■ **Dataset content**:
################

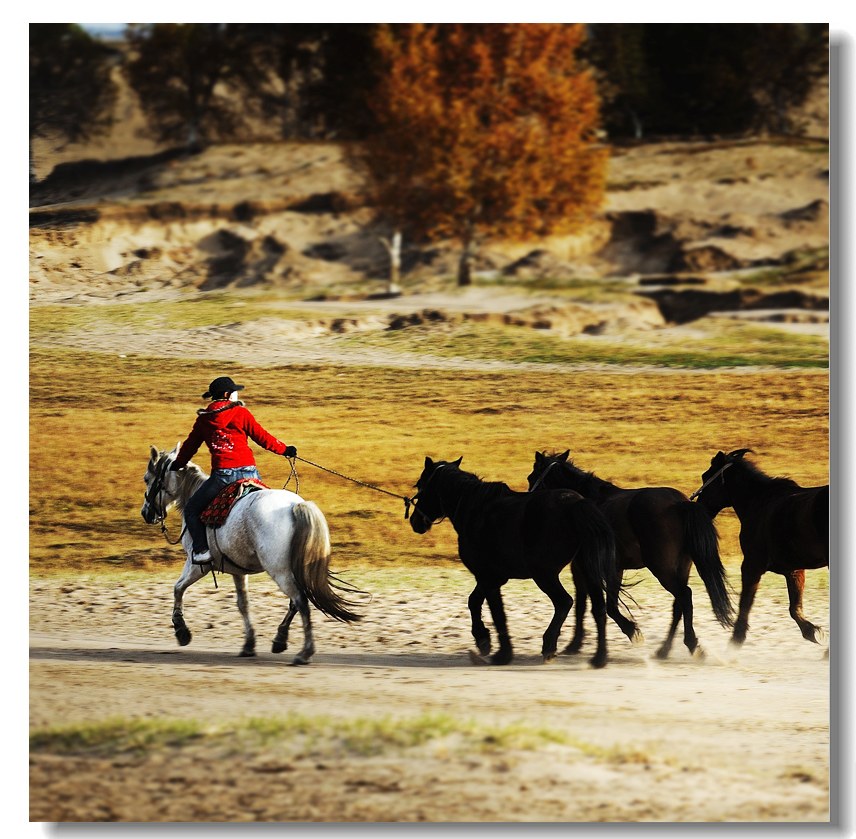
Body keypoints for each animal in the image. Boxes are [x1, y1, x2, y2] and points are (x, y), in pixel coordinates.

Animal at [140, 442, 362, 668]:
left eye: (147, 478)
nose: (146, 513)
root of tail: (295, 506)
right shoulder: (237, 570)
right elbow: (243, 604)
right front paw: (248, 644)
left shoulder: (198, 565)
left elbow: (178, 588)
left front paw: (181, 631)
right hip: (294, 569)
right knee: (296, 602)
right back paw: (281, 640)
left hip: (280, 571)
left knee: (300, 601)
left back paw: (304, 652)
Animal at [406, 460, 620, 668]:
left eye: (420, 485)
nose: (415, 521)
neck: (476, 509)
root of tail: (576, 504)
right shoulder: (493, 577)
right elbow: (474, 601)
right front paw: (483, 641)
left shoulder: (487, 577)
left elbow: (497, 613)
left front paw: (501, 654)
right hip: (586, 569)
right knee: (599, 609)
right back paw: (599, 658)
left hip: (544, 574)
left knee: (564, 602)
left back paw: (549, 646)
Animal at [524, 450, 732, 660]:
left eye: (531, 477)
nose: (528, 503)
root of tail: (680, 503)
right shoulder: (615, 568)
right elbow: (608, 605)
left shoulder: (583, 567)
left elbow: (587, 605)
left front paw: (578, 643)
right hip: (681, 568)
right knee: (678, 605)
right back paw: (664, 650)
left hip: (662, 569)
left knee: (685, 596)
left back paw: (691, 644)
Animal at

################

■ **Work to be completed**: Copy each line in the entries above where "back" turns up.

■ **Task result**:
right back paw: (281, 640)
left back paw: (304, 652)
right back paw: (599, 658)
left back paw: (549, 646)
right back paw: (664, 650)
left back paw: (691, 644)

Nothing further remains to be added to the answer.